- _ЗАДАНИЕ_
Измените отрывок статьи о Хези Лескли от «Такой взгляд на» до «смысле – часть речи.»: замените «часть лица» на «часть тела» и приведите весь отрывок.

Top.Mail.Ru

Палец и пистолет

28.02.2017

Будущий израильский поэт Хези Лескли родился в семье, только что репатриировавшейся в Израиль из Чехии. И первый серьезный скандал произошел тогда, когда он шестилетним ребенком заявил матери, что будет разговаривать только на иврите. Не по рождению, а по собственной воле поэт выбрал язык, который стал ему родным.

Свою творческую жизнь Лескли начинал как артист балета, потом вполне успешно занимался перформансом и фотографией, но в итоге отказался от всего этого, полностью сосредоточившись на поэзии. Впрочем, телесность, пластичность и зримая образность прочих искусств сохранились в его стихах. Слово для Хези Лескли материально, предметно, определения приклеены намертво, так, что не только не оторвать, но и не отграничить.

Такой взгляд на слово декларируется в первом же стихотворении сборника «Палец» – «Новые губы». Губы здесь новые, потому что они уже не часть лица, но – в буквальном смысле – часть речи.

После одного слова, чьё значение сейчас не имеет значения,
– губы покинут
погружённое в воду лицо и покусанные
предметы. Вопросы и ответы,
они же – вопросы, не
промелькнут больше между ними:
в чём предназначение стакана, что стои́т
рядом с бронзовым зверем и выуженной из молчания
книгой, чтоб описать
наши злодеяния со столь незначительным успехом?
Какова глубина одетого и одеваемого тела?
А река, где же река?

В поэме «Госпожа Левенберг» Лескли обращается уже не просто к физиологии речи, а к её эротике:

От часов чаепития и голода треснул гонг, и его пришёл
починить мускулистый подросток, ой,
какая линия предплечья,
язык старухи учится линии молодого предплечья.

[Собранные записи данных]
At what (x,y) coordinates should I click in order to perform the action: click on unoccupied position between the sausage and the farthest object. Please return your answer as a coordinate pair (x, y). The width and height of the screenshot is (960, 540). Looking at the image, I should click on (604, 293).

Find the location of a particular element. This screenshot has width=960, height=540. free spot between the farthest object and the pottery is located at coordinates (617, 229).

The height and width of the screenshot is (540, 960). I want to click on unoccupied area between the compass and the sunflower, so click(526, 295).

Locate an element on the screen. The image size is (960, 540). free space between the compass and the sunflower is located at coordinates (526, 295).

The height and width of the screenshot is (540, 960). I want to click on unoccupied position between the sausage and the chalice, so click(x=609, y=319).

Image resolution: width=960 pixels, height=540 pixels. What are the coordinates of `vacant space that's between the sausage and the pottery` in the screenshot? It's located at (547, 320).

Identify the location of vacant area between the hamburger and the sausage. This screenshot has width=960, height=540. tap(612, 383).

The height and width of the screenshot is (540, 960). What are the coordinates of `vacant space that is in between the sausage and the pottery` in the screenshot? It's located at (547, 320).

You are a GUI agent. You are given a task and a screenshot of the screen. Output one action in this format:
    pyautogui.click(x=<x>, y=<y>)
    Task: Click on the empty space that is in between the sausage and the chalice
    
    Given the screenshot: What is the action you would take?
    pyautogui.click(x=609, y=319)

- _РЕЗУЛЬТАТ_
Такой взгляд на слово декларируется в первом же стихотворении сборника «Палец» – «Новые губы». Губы здесь новые, потому что они уже не часть тела, но – в буквальном смысле – часть речи.